Rozdział XXI

17.4K 513 143
                                    

ALICE
Obudziło mnie chrapanie Liama. Dawał tak głośno że nie było można wytrzymać. Postanowiłam że już wstanę i pójdę obudzić Naomi. Wyszłam z pokoju ówcześnie nakładając na nogi kapcie. Weszłam do pokoju gościnnego w którym była moja przyjaciółka z Williamsem. Na ich widok momentalnie się uśmiechnęłam. Chris przytulał do siebie dziewczynę, a ona była w niego wtulona. Cholera oni tak kurewsko słodko razem wyglądają. Teraz mam duże pole do popisu, w końcu jutro jedziemy nad jezioro na tydzień. Mam nadzieje że moje starania wyjdą na dobre i ta para w końcu będzie razem. Zrobiłam im zdjęcie po czym podeszłam do łóżka, i delikatnie szturchnęłam przyjaciółkę.

-Nao, wstawaj- powiedziałam szeptem.

-Mhm, jeszcze chwila- wymamrotała i bardziej wtuliła się w chłopaka na co on ją przyciągnął jeszcze bliżej siebie.
Dziewczyna otworzyła oczy które po chwili miała duże jak pięć złoty. Szybko ściągnęła z siebie rękę bruneta i jak najszybciej zeszła z łóżka. No to szybko się obudziła. Kiedy spojrzałam na nią zauważyłam jak się rumieni i próbuje być poważna lecz co chwile wkrada jej się na twarz uśmiech. A mam Cię! Czyli jednak, Chris nie jest jej obojętny. Nie chciałam zadawać jej pytań na ten temat, więc od razu zmieniłam temat.

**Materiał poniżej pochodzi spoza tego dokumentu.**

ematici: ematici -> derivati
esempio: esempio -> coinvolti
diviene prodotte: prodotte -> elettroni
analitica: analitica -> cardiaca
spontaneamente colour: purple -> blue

-Chodź zrobimy coś na śniadanie- powiedziałam i pociągnęłam dziewczynę za rękę w stronę wyjścia z pokoju.
Po chwili byłyśmy już w kuchni i robiłyśmy naleśniki. Dziewczyna była jakoś za bardzo cicha, było widać że ewidentnie nad czymś myśli.
Kiedy naleśniki były zrobione, poszłam zawołać chłopaków. Po kilku minutach już wszyscy zajadaliśmy się śniadaniem. Od jutra zaczynamy wprowadzać w życie mój plan. Zbliżyć do siebie Naomi i Chrisa.

NAOMI
Po śniadanku przygotowałyśmy się do wyjścia na zakupy. Zajęło nam to niecałą godzinę i mogłyśmy iść do galerii.
                         •••••
-Alice już koniec, wystarczająco mamy zakupionych ubrań. Starczy nam do końca życia. Może jeszcze kup sobie ubrania do trumny.- powiedziałam zmęczona.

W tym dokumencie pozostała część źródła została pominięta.